▶ **PROBLEM**
If a line holds the word "sound", copy it from the entries.

+++

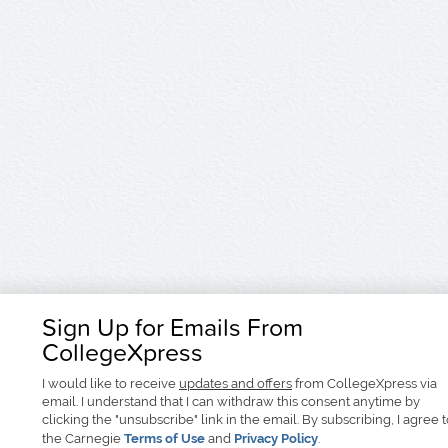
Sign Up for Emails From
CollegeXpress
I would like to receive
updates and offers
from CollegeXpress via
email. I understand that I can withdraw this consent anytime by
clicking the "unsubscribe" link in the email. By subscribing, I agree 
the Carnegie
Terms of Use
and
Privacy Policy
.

+++

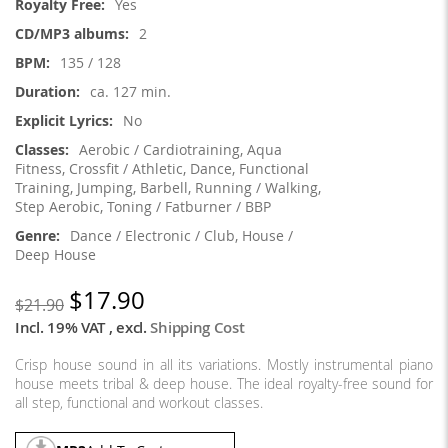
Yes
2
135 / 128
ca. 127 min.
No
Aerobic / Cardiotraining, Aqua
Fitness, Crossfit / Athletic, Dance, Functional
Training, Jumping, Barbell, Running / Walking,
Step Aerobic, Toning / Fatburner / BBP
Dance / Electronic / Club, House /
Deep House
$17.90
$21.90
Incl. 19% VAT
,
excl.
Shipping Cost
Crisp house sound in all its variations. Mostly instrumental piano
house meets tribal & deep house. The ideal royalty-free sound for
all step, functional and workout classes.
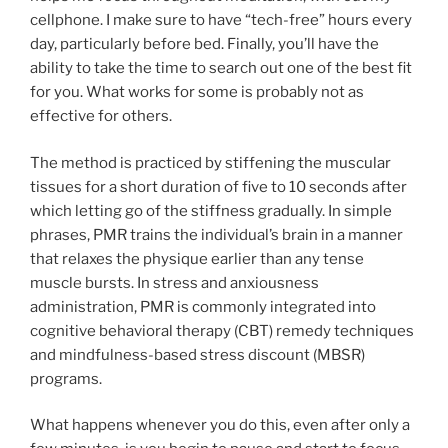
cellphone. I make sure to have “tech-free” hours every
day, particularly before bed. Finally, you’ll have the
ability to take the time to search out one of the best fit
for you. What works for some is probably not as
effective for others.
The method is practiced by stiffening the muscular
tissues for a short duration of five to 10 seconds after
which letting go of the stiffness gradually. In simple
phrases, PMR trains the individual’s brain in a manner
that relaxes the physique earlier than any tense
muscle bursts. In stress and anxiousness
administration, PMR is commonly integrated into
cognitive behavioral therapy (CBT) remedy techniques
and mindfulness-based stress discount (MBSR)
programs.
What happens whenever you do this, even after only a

+++

▶ **RESULT**
Crisp house sound in all its variations. Mostly instrumental piano
house meets tribal & deep house. The ideal royalty-free sound for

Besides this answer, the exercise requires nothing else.